E Paulo especifica sempre: a ressurreição é para todos. O Ressuscitado não esquecerá nenhum do seu povo, vivo ou morto, porque todos participarão no grande dia e na sua celebração. Ele escreve: “Não queremos deixá-los na ignorância, irmãos, sobre aqueles que morreram, para que não continuem a sofrer como outros que não têm esperança. Na verdade, acreditamos que Jesus morreu e ressuscitou; assim também os que estão mortos, Deus reunirá com ele por meio de Jesus. Isto vos dizemos pela palavra do Senhor: nós, os que estamos vivos e ainda estaremos vivos na vinda do Senhor, não teremos vantagem sobre os que morreram. Porque o próprio Senhor, a uma ordem... descerá do céu. E os mortos em Cristo ressuscitarão primeiro; então nós, os vivos, os sobreviventes, seremos arrebatados juntamente com eles nas nuvens, ao encontro do Senhor nos ares, e assim estaremos sempre com o Senhor. Portanto, consolem-se uns aos outros com estas palavras” (1 Tessalonicenses 4:13).

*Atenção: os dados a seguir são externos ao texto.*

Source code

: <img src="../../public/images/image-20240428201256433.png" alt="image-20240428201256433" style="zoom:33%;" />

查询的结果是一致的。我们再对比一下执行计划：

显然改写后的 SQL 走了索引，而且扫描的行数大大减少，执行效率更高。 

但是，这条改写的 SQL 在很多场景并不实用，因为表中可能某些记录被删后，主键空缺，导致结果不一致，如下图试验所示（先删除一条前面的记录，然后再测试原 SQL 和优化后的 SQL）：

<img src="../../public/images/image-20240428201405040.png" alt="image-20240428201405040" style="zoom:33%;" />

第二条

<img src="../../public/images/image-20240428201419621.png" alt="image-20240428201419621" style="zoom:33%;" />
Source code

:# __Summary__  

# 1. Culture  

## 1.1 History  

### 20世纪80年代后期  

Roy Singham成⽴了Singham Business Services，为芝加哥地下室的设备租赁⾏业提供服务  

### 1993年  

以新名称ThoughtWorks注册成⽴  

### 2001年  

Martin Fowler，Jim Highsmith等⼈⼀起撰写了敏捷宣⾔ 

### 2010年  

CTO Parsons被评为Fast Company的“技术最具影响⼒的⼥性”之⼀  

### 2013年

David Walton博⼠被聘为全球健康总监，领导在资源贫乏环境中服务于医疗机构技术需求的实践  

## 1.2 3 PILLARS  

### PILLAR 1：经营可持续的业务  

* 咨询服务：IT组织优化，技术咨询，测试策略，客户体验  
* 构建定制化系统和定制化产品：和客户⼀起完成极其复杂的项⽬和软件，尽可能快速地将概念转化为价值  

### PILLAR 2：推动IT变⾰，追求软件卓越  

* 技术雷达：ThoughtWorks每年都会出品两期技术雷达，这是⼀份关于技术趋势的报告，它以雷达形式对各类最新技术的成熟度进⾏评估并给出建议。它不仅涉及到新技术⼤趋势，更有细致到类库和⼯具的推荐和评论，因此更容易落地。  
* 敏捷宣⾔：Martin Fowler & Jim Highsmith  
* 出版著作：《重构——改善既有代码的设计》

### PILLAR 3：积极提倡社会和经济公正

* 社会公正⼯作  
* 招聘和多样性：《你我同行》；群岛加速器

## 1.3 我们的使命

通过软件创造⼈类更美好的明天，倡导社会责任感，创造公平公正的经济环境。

Às palavras consoladoras de Paulo podemos acrescentar também as de Pedro para terminar esta rápida referência sobre a Comemoração de todos os fiéis defuntos com o testemunho direto dos dois grandes Apóstolos: «Mas uma coisa não deveis perder de vista, queridos amigos. : diante do Senhor um dia é como mil anos e mil anos como um único dia. O Senhor não demora a cumprir a sua promessa, como alguns acreditam; mas sejam pacientes consigo mesmos, não querendo que ninguém pereça, mas que todos tenham a oportunidade de se arrepender... Que tipo de pessoas vocês deveriam ser em santidade de conduta e piedade, aguardando e apressando a vinda do dia de Deus, em que os céus se dissolverão e os elementos ardentes derreterão! E então, de acordo com a sua promessa, aguardaremos novos céus e uma nova terra, nos quais a justiça terá um lar estável. Portanto, caríssimos, enquanto aguardais estes acontecimentos, procurai estar sem mácula e irrepreensíveis diante de Deus, em paz” (2Pd 3, 8-14).
Em suma, tal como o cristianismo primitivo, iluminado pela fé dos Apóstolos, interpretou o regresso de Cristo como um acontecimento cheio de esperança e de alegria, também os cristãos de hoje devem esperar com profunda fé e alegre esperança a festa do "juízo de os vivos e os mortos."